● Data under study:
=== Begin Enclosure ===

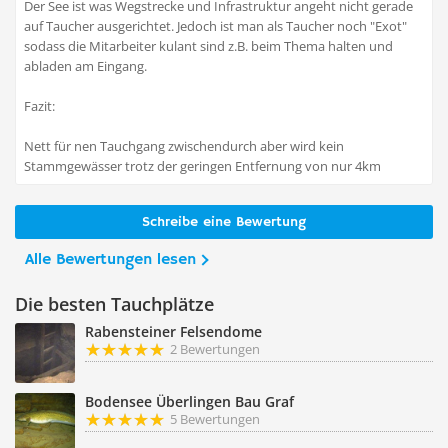
Der See ist was Wegstrecke und Infrastruktur angeht nicht gerade
auf Taucher ausgerichtet. Jedoch ist man als Taucher noch "Exot"
sodass die Mitarbeiter kulant sind z.B. beim Thema halten und
abladen am Eingang.
Fazit:
Nett für nen Tauchgang zwischendurch aber wird kein
Stammgewässer trotz der geringen Entfernung von nur 4km
Schreibe eine Bewertung
Alle Bewertungen lesen
Die besten Tauchplätze
Rabensteiner Felsendome
2 Bewertungen
Bodensee Überlingen Bau Graf
5 Bewertungen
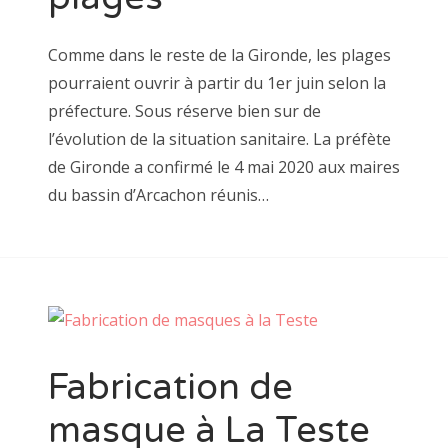
Comme dans le reste de la Gironde, les plages
pourraient ouvrir à partir du 1er juin selon la
préfecture. Sous réserve bien sur de
l’évolution de la situation sanitaire. La préfète
de Gironde a confirmé le 4 mai 2020 aux maires
du bassin d’Arcachon réunis…
Fabrication de
masque à La Teste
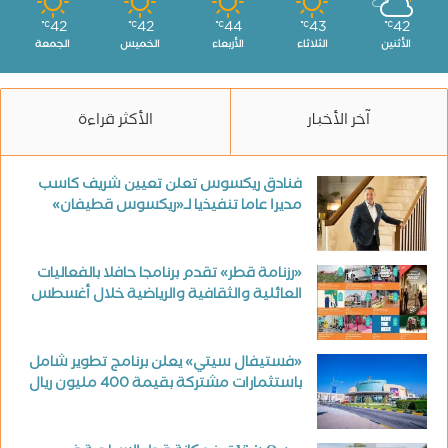
42
42
44
43
42
℃
℃
℃
℃
℃
الأثنين
الثلاثاء
الأربعاء
الخميس
الجمعة
آخر الأخبار
الأكثر قراءة
فنادق ريكسوس تعلن تعيين شريف كاسب
مديرا عاما تنفيذيا لـ«ريكسوس قطيفان»
«رزنامة قطر» تقدم برنامجا حافلا بالفعاليات
العائلية والثقافية والرياضية خلال أغسطس
«فستيفال سيتي» يعلن برنامج تطوير شامل
باستثمارات مشتركة بقيمة 400 مليون ريال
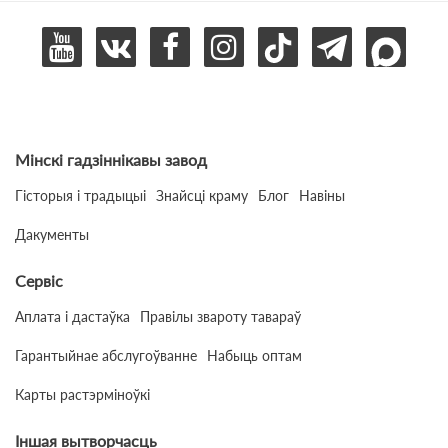
Мінскі гадзіннікавы завод
Гісторыя і традыцыі
Знайсці краму
Блог
Навіны
Дакументы
Сервіс
Аплата і дастаўка
Правілы звароту тавараў
Гарантыйнае абслугоўванне
Набыць оптам
Карты растэрміноўкі
Іншая вытворчасць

=== End Enclosure ===

● Exercise aim:
Pick out every line of the records that contains the string "Bewertungen", and copy each one in full.

● Answer for this exercise:
Alle Bewertungen lesen
2 Bewertungen
5 Bewertungen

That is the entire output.